(Beginning of PASSAGE PROVIDED)
# Rottweiler/Presa Canario Mix having problems



## Draco88543 (Oct 4, 2014)

Hi everyone, I have a 2 1/2 year old Rottweiler/Presa mix that has become very guard like at our house. I understand that the Presa in her would be a guardian dog. My wife had a friend over today and she kept barking at her and pulled my wife toward her as if she wanted to attack. I wasn't home at the time..... But if I take her on walks she acts that way when people or bike riders go by us. We live out in the country so I don't see a ton of people on walks but it does happen. If I bring her with me anywhere else, like my parents house, she doesn't care about strangers or people at all. Doesn't bark or even seem to care they are there. What's the best thing to do with her? She is about 100lbs, not easy for my wife to hold her back. Should I buy a muzzle and put it on for walks and if company comes over? Other than the not liking strangers she is a great dog, a big baby around just my family and myself. I have a chain that I put my pitbull on occasionally, if I put the rotti mix on there she won't even move, she is a big baby. Anyway.... Any suggestions would be great, thanks.


----------



## jimxxx (Dec 5, 2013)

Hello Draco..

I've the same ''problem'' with Lola, she's a AmericanBulldog x Presa de Canario mix
4 years old now and yes sometimes a real pain in the as.
When Lola was younger she was terrible against dogs specialy females and humans.
Visitors who came in the house, barking, growling, showing her teeth, realy terrible.
When she calmdown after a while and the visitor sits still It was for Lola OK, but when they make a move or eye contact, again the same story.
(End of PASSAGE PROVIDED)
**EXERCISE A**. Summarize the forum thread about the Rottweiler/Presa mix in two sentences.
**EXERCISE B**. Pick up the forum thread on the Rottweiler/Presa mix after its final sentence and carry it on.
The listing comes from a separate source.
(Beginning of INFORMATION SUPPLIED)
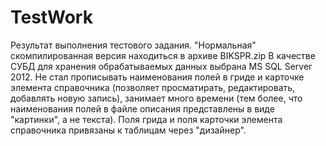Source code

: # TestWork
Результат выполнения тестового задания.
"Нормальная" скомпилированная версия находиться в архиве BIKSPR.zip
В качестве СУБД для хранения обрабатываемых данных выбрана MS SQL Server 2012.
Не стал прописывать наименования полей в гриде и карточке элемента справочника (позволяет просматирать, редактировать, добавлять новую запись), занимает много времени (тем более, что наименования полей в файле описания представлены в виде "картинки", а не текста).
Поля грида и поля карточки элемента справочника привязаны к таблицам через "дизайнер".
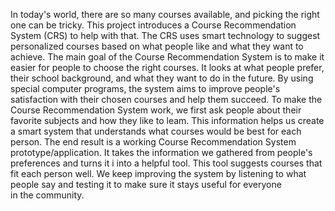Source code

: In today's world, there are so many courses available, and picking the right one can be tricky. This project introduces a Course Recommendation System (CRS) to help with that. The CRS uses smart technology to suggest personalized courses based on what people like and what they want to achieve. The main goal of the Course Recommendation System is to make it easier for people to choose the right courses. It looks at what people prefer, their school background, and what they want to do in the future. By using special computer programs, the system aims to improve people's satisfaction with their chosen courses and help them succeed. To make the Course Recommendation System work, we first ask people about their favorite subjects and how they like to leam. This information helps us create a smart system that understands what courses would be best for each person. The end result is a working Course Recommendation System prototype/application. It takes the information we gathered from people's preferences and turns it i into a helpful tool. This tool suggests courses that fit each person well. We keep improving the system by listening to what people say and testing it to make sure it stays useful for everyone in the community.
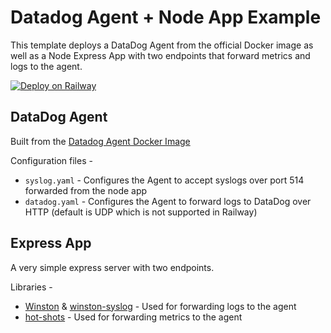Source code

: # Datadog Agent + Node App Example


This template deploys a DataDog Agent from the official Docker image as well as a Node Express App with two endpoints that forward metrics and logs to the agent.

[![Deploy on Railway](https://railway.app/button.svg)](https://railway.app/template/saGmYG)

## DataDog Agent

Built from the [Datadog Agent Docker Image](https://hub.docker.com/r/datadog/agent) 

Configuration files -
- `syslog.yaml` - Configures the Agent to accept syslogs over port 514 forwarded from the node app
- `datadog.yaml` - Configures the Agent to forward logs to DataDog over HTTP (default is UDP which is not supported in Railway)

## Express App

A very simple express server with two endpoints.

Libraries - 

- [Winston](https://www.npmjs.com/package/winston) & [winston-syslog](https://www.npmjs.com/package/winston-syslog) - Used for forwarding logs to the agent
- [hot-shots](https://www.npmjs.com/package/hot-shots) - Used for forwarding metrics to the agent
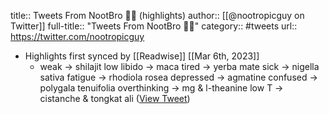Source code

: title:: Tweets From NootBro 🧬🧠 (highlights)
author:: [[@nootropicguy on Twitter]]
full-title:: "Tweets From NootBro 🧬🧠"
category:: #tweets
url:: https://twitter.com/nootropicguy

- Highlights first synced by [[Readwise]] [[Mar 6th, 2023]]
	- weak -> shilajit
	  low libido -> maca
	  tired -> yerba mate
	  sick -> nigella sativa
	  fatigue -> rhodiola rosea
	  depressed -> agmatine
	  confused -> polygala tenuifolia
	  overthinking -> mg & l-theanine
	  low T -> cistanche & tongkat ali ([View Tweet](https://twitter.com/nootropicguy/status/1630704451190239238))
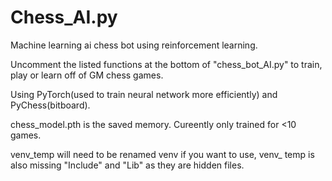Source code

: # Chess_AI.py
Machine learning ai chess bot using reinforcement learning.

Uncomment the listed functions at the bottom of "chess_bot_AI.py" to train, play or learn off of GM chess games.

Using PyTorch(used to train neural network more efficiently) and PyChess(bitboard).

chess_model.pth is the saved memory. Cureently only trained for <10 games.

venv_temp will need to be renamed venv if you want to use, venv_ temp is also missing "Include" and "Lib" as they are hidden files.
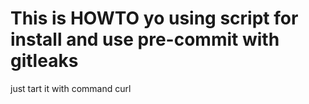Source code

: # This is HOWTO yo using script for install and use pre-commit with gitleaks 

just tart it with command
curl 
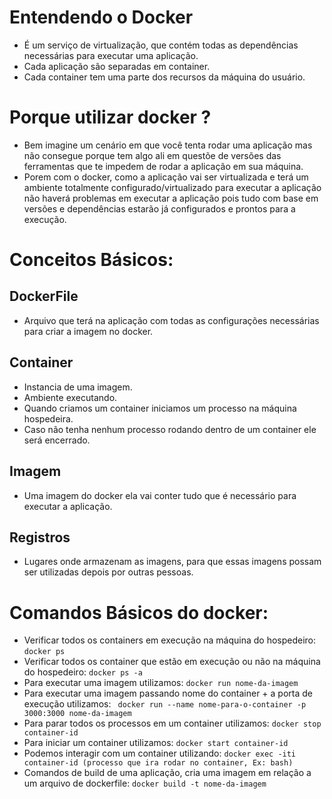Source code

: # Entendendo o Docker
- É um serviço de virtualização, que contém todas as dependências necessárias para executar uma aplicação.
- Cada aplicação são separadas em container.
- Cada container tem uma parte dos recursos da máquina do usuário.

# Porque utilizar docker ?
- Bem imagine um cenário em que você tenta rodar uma aplicação mas não consegue porque tem algo ali em questõe de versões das ferramentas que te impedem de rodar a aplicação em sua máquina. 
- Porem com o docker, como a aplicação vai ser virtualizada e terá um ambiente totalmente configurado/virtualizado para executar a aplicação não haverá  problemas em executar a aplicação pois tudo com base em versões e dependências estarão já configurados e prontos para a execução.

# Conceitos Básicos:
## DockerFile
- Arquivo que terá na aplicação com todas as configurações necessárias para criar a imagem no docker.

## Container
- Instancia de uma imagem.
- Ambiente executando.
- Quando criamos um container iniciamos um processo na máquina hospedeira.
- Caso não tenha nenhum processo rodando dentro de um container ele será encerrado.

## Imagem
- Uma imagem do docker ela vai conter tudo que é necessário para executar a aplicação.

## Registros
- Lugares onde armazenam as imagens, para que essas imagens possam ser utilizadas depois por outras pessoas.


# Comandos Básicos do docker:
- Verificar todos os containers em execução na máquina do hospedeiro:
` docker ps `
- Verificar todos os container que estão em execução ou não na máquina do hospedeiro:
` docker ps -a `
- Para executar uma imagem utilizamos:
` docker run nome-da-imagem `
- Para executar uma imagem passando nome do container + a porta de execução utilizamos:
` docker run --name nome-para-o-container -p 3000:3000 nome-da-imagem`
- Para parar todos os processos em um container utilizamos:
` docker stop container-id `
- Para iniciar um container utilizamos:
` docker start container-id `
- Podemos interagir com um container utilizando:
` docker exec -iti container-id (processo que ira rodar no container, Ex: bash) `
- Comandos de build de uma aplicação, cria uma imagem em relação a um arquivo de dockerfile:
` docker build -t nome-da-imagem `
(End of INFORMATION SUPPLIED)
**YOUR RESPONSE A**. An owner describes a roughly 100-pound, 2 1/2-year-old Rottweiler/Presa mix that barks at visitors and at people or bike riders passing on walks, pulling toward them, yet ignores strangers elsewhere, and asks whether a muzzle for walks and company would help. A reply reports the same issue with Lola, a 4-year-old American Bulldog x Presa mix who as a younger dog barked, growled, and showed her teeth at visitors, calming only while they sat still and avoided moving or making eye contact.

**YOUR RESPONSE B**.
I have her besides me on the lease for the safety for the visitors but whwn she don't calm down I'll put her in the yard or hallway, upstairs in the bedroom.(seperate)
But also passengers who walk by, with the most time she will attack them or trying.
After a while a make progress but it isn't away, I (you) can manage it but you can't train it out, also I've learned that it is a problem with these kind of mixes.
The positive thing now is a have also a APBT male 19mnths now and he's Dominant and a secure character and that helps (a little bit) for me.
Lola was a dominant insecure dog with a little fear aggressiveness, after a few ''fights'' and wins she became very secure now.
Nonono not dog fighting in a pit enz enz, but un leashed dogs who runs to us, Lola is always on the leas.
So I'm now at that point that I accept what she's, and take my responsibly enz..
Draco It's manageable, but can't train it out (IMO) It's also the genepoule.

BTW the Presa was bred for fighting and when that stops used als guardian dog..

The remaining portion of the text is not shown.